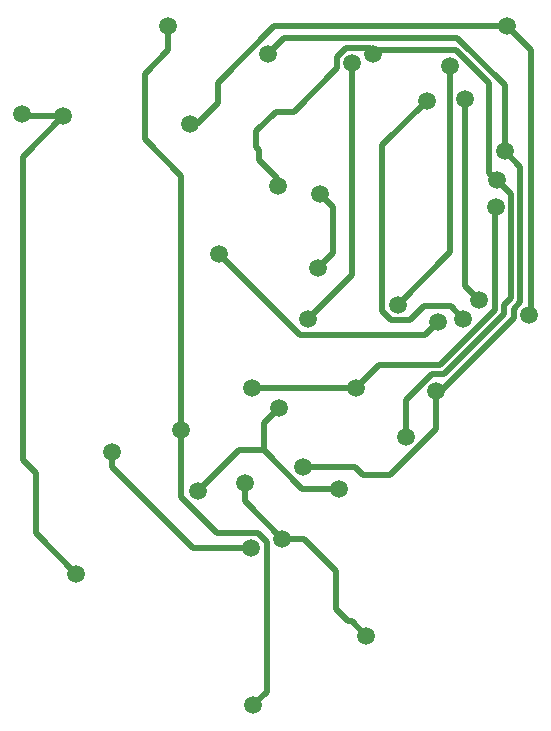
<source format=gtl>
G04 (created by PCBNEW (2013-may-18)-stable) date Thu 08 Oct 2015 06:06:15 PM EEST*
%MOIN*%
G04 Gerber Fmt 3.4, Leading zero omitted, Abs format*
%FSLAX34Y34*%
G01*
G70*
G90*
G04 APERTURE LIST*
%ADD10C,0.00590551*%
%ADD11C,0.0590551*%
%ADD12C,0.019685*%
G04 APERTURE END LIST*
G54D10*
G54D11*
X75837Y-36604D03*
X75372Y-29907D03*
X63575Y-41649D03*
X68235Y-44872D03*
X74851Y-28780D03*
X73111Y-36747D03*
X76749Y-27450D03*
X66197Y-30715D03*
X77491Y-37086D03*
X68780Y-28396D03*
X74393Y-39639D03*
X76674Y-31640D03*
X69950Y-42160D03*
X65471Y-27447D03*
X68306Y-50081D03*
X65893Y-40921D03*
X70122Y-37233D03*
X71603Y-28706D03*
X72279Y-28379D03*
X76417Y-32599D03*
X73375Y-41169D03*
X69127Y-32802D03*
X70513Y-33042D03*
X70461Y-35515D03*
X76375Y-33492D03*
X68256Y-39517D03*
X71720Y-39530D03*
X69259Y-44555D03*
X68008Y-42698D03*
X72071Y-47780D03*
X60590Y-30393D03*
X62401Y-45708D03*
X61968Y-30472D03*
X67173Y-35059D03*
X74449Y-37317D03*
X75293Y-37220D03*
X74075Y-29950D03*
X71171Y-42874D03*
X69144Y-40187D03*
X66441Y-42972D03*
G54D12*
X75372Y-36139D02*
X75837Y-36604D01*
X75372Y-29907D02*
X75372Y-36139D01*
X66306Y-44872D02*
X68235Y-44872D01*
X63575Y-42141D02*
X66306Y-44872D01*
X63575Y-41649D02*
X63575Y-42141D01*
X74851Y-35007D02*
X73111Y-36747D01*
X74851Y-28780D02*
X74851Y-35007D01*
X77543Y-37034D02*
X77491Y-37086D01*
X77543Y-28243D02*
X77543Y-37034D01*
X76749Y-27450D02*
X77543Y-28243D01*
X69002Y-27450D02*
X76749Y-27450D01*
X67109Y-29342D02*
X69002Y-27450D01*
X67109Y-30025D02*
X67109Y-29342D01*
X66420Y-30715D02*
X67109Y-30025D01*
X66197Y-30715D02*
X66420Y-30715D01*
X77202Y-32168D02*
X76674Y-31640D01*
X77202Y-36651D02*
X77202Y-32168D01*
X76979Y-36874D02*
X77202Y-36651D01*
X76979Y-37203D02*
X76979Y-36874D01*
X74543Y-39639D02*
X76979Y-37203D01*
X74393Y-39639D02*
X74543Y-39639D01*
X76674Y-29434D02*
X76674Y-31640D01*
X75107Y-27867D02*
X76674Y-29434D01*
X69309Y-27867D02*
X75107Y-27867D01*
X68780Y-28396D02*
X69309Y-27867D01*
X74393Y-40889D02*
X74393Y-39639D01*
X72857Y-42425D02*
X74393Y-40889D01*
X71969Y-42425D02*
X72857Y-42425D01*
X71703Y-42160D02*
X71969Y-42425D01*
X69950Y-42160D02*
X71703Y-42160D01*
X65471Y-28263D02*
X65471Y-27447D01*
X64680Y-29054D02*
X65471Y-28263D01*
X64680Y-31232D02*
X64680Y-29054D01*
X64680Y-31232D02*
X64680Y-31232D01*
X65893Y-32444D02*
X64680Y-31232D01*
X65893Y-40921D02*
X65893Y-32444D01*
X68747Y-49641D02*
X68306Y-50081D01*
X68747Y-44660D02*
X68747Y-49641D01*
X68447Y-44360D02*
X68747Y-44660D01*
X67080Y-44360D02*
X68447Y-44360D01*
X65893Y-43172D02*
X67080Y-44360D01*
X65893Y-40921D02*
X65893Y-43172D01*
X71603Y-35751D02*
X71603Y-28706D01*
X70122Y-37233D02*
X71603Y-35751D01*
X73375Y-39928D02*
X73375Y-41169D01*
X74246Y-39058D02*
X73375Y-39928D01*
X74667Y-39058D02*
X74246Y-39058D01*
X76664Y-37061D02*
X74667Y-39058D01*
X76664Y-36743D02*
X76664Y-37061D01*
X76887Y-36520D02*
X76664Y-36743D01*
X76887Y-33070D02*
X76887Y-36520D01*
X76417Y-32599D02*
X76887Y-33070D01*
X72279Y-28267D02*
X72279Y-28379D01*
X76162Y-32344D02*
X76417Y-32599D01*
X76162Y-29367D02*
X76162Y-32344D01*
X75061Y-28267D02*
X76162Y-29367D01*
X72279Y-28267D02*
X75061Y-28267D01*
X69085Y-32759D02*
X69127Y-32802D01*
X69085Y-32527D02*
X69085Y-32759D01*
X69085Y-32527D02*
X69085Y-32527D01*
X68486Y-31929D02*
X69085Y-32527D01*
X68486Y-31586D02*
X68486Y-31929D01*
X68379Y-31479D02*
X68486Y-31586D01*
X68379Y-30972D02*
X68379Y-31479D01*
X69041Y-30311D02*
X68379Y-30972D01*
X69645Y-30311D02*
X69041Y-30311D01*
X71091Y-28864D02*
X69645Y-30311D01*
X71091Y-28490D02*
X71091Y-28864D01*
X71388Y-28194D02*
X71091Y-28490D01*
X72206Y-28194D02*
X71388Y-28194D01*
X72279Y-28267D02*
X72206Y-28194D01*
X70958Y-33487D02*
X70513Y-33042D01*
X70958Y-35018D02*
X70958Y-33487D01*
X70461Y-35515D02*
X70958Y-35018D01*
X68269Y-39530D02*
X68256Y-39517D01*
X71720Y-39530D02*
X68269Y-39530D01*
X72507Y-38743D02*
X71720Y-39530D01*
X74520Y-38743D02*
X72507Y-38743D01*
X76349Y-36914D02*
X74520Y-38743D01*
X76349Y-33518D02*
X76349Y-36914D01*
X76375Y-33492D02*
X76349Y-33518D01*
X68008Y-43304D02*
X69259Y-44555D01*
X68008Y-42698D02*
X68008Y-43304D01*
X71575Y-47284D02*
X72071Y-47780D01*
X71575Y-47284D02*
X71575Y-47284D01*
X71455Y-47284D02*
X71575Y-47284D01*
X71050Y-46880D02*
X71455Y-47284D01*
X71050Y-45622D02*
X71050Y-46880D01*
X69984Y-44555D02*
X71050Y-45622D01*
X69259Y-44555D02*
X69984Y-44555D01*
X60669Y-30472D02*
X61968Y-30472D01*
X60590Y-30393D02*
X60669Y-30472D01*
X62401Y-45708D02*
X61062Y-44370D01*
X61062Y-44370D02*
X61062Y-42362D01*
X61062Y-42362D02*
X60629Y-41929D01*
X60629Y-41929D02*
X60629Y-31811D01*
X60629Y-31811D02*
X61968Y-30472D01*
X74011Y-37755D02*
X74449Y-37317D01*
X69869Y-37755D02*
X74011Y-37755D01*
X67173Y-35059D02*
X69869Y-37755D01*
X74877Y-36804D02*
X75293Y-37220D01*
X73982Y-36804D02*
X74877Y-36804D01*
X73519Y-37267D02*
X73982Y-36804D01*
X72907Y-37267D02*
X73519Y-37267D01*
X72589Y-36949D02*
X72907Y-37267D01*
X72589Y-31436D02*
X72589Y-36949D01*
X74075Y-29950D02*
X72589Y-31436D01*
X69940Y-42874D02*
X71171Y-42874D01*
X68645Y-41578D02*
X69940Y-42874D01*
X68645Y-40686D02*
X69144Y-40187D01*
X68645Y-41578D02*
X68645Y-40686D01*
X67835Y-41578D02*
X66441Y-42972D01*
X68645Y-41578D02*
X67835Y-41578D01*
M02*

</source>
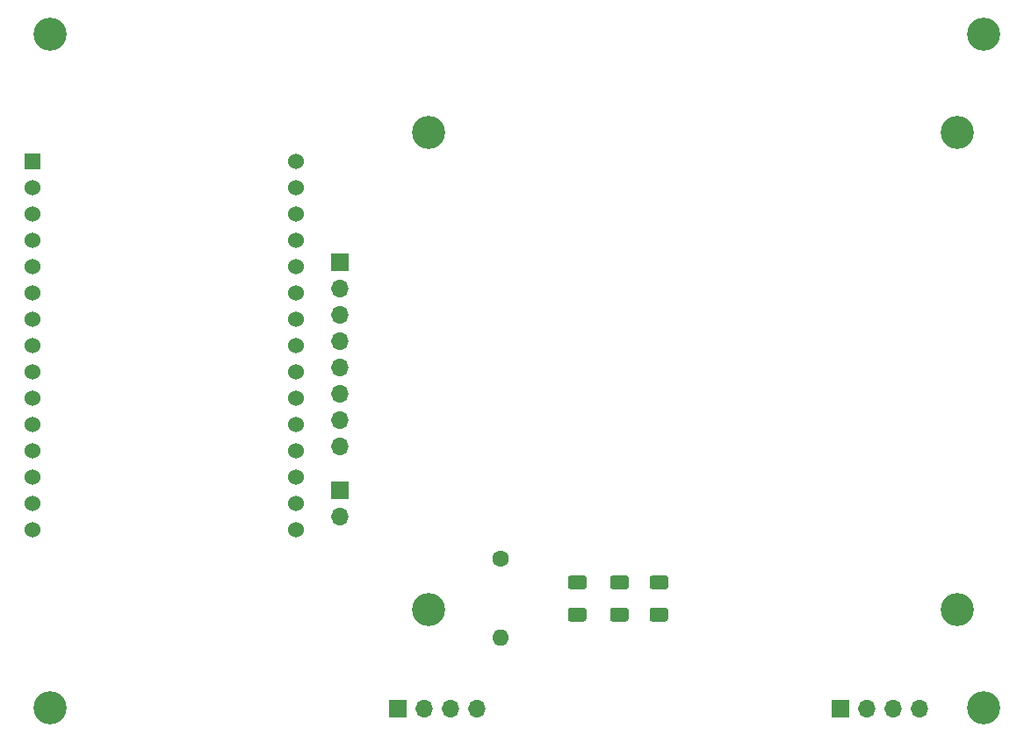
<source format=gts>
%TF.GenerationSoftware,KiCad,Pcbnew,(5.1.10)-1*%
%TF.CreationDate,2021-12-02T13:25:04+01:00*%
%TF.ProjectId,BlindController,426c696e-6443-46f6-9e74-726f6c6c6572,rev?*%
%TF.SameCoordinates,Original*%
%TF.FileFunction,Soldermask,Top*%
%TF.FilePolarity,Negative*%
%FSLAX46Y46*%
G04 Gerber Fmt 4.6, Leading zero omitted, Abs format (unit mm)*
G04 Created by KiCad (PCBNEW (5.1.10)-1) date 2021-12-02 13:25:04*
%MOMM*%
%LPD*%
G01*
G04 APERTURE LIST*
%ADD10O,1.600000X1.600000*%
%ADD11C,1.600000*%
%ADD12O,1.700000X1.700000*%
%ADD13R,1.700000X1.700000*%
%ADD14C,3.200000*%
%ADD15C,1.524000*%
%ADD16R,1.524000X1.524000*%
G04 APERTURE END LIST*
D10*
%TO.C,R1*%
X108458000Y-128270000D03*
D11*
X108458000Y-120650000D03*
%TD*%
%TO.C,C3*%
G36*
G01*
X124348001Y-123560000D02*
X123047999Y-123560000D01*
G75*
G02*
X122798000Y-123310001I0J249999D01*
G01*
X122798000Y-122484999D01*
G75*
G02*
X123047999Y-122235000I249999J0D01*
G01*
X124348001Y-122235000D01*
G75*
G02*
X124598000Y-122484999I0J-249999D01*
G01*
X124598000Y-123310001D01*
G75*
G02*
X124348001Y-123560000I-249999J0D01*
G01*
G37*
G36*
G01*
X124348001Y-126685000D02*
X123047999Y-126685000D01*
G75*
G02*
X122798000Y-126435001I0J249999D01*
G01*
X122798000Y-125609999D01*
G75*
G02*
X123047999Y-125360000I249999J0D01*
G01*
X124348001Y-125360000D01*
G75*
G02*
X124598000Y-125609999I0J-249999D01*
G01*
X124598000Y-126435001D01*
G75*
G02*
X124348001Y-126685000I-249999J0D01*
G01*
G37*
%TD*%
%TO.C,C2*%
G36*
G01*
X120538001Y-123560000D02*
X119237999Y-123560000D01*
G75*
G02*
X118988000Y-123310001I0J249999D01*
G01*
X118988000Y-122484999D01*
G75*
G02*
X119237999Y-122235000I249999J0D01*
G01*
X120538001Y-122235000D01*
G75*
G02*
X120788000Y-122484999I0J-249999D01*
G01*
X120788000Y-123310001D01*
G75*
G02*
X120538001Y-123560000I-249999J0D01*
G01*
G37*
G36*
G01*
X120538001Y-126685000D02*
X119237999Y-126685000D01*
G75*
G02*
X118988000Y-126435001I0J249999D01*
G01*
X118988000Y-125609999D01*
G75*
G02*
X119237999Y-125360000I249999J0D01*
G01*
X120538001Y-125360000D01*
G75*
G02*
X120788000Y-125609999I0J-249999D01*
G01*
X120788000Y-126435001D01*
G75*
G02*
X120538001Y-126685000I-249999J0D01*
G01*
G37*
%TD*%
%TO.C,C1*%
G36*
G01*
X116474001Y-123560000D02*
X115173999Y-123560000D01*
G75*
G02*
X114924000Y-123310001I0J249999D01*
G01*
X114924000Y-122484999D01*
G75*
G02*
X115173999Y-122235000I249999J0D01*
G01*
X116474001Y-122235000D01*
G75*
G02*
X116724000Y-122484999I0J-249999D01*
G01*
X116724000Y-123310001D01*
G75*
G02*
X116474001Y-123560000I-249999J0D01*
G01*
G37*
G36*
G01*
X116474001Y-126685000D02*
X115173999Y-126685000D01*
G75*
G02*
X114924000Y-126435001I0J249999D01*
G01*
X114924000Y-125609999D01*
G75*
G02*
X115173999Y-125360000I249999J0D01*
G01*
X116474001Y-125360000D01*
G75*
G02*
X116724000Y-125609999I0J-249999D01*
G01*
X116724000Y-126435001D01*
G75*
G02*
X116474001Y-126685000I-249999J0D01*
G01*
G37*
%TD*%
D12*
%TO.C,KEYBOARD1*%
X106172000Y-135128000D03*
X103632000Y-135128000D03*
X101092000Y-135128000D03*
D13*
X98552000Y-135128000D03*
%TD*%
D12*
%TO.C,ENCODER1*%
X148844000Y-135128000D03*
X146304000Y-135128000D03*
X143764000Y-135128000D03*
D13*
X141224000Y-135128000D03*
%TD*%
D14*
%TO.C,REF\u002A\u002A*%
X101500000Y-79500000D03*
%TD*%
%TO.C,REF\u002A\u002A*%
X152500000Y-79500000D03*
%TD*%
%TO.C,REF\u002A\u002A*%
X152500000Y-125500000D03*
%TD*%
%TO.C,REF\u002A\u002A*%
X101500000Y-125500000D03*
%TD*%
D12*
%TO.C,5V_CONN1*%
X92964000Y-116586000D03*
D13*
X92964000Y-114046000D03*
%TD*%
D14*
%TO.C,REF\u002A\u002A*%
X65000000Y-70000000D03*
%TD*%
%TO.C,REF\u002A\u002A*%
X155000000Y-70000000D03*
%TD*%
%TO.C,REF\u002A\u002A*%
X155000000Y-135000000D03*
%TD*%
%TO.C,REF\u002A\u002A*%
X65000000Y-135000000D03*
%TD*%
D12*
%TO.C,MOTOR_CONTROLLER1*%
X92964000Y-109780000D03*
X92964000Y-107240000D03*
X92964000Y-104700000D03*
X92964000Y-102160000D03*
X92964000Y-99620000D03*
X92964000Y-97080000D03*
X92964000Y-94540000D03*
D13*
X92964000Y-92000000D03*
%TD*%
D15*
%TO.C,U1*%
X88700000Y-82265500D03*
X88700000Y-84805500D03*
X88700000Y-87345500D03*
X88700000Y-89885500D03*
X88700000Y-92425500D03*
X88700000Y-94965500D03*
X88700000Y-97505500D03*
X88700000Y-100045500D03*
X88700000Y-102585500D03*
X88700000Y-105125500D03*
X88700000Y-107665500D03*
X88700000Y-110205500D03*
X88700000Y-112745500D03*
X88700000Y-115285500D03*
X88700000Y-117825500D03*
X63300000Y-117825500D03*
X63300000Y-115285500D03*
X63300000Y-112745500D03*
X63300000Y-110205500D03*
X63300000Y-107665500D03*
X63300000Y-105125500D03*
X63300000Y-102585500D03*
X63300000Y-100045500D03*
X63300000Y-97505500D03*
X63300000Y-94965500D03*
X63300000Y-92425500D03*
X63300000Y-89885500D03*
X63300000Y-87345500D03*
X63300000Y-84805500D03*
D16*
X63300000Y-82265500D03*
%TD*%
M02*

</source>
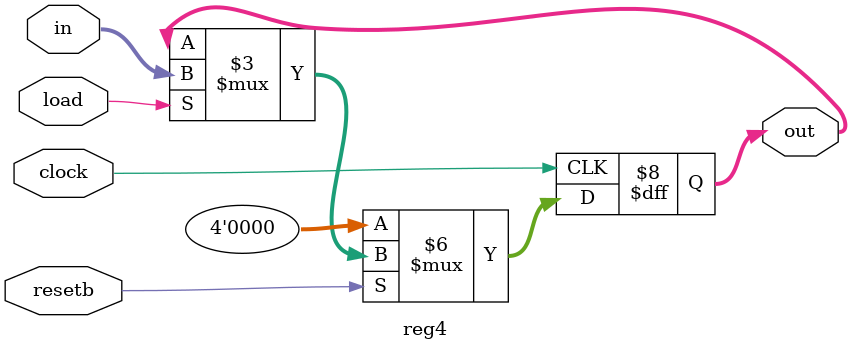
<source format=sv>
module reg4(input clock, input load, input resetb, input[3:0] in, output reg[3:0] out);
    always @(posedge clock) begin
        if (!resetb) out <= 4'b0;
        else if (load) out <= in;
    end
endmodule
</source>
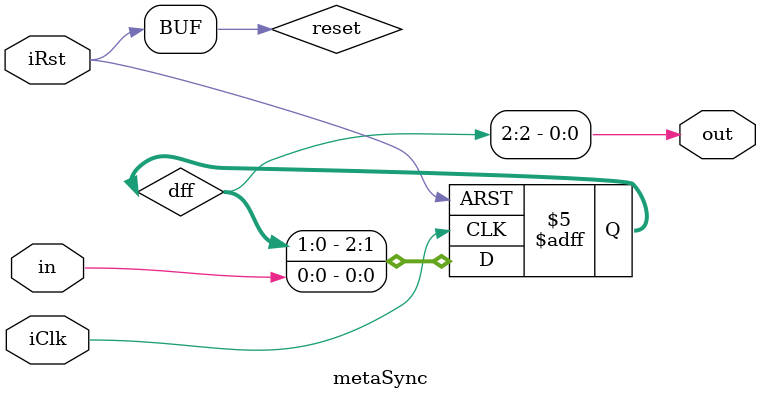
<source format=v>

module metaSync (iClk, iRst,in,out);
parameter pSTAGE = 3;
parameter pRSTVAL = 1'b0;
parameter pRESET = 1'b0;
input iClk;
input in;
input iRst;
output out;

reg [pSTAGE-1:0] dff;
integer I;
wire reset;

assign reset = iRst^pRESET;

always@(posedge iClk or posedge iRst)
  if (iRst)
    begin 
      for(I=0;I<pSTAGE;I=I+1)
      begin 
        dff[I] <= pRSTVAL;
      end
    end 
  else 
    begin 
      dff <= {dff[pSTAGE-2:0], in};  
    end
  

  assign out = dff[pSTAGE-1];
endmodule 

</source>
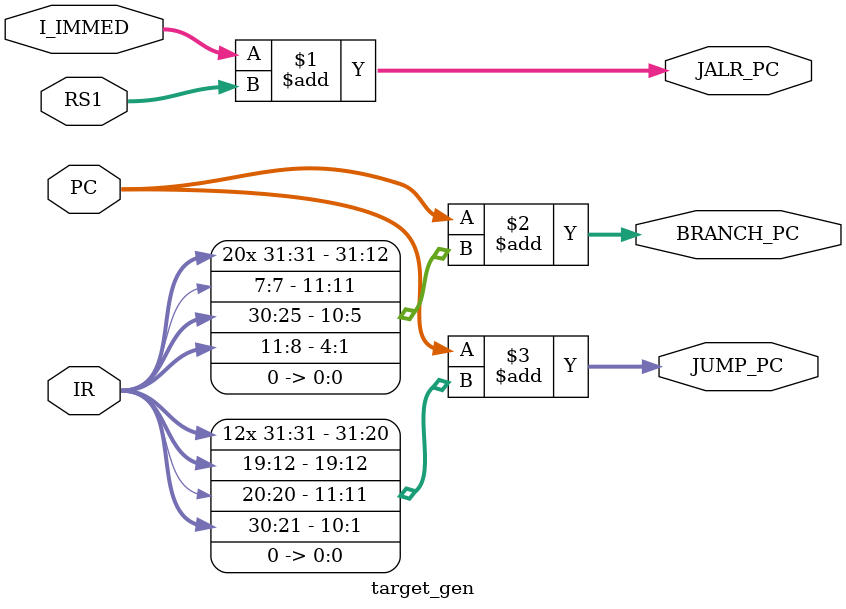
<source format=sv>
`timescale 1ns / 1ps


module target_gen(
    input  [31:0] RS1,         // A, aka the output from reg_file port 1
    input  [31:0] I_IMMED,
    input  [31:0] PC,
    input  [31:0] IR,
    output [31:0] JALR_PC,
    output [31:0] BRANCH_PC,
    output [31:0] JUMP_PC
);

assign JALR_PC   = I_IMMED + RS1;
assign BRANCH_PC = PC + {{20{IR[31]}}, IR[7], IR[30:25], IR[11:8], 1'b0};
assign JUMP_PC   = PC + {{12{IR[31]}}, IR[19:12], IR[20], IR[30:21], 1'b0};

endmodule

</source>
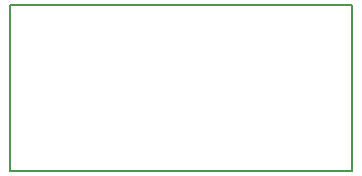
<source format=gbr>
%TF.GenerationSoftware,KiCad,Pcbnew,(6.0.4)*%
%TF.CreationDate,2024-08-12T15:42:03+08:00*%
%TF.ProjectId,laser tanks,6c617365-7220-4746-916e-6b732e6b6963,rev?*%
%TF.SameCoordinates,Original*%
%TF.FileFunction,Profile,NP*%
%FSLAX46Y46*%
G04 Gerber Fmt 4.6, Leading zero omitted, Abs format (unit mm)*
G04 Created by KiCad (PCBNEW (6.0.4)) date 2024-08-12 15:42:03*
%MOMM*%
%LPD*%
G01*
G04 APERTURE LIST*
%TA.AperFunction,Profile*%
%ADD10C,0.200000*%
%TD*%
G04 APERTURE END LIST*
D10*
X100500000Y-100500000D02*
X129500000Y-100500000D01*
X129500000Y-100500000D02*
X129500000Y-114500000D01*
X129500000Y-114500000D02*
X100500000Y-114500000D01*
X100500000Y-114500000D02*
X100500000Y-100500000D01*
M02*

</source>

_____

> What this task involves
Across the listing above, how many lines include the word "FileFunction"? Answer with only the number.

> Solution to this task
2